- _Material to process_:
■ ■ ■

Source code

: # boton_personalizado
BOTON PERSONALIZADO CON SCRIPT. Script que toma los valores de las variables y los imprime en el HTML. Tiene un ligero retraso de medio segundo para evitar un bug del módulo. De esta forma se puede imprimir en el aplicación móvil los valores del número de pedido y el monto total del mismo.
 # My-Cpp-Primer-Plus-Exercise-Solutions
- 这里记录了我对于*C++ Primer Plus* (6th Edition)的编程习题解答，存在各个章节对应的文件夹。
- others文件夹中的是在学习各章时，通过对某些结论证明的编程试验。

■ ■ ■

- _What is needed_: Where a line above includes "Primer", copy that line.

- _Answer to the exercise_:
 # My-Cpp-Primer-Plus-Exercise-Solutions
- 这里记录了我对于*C++ Primer Plus* (6th Edition)的编程习题解答，存在各个章节对应的文件夹。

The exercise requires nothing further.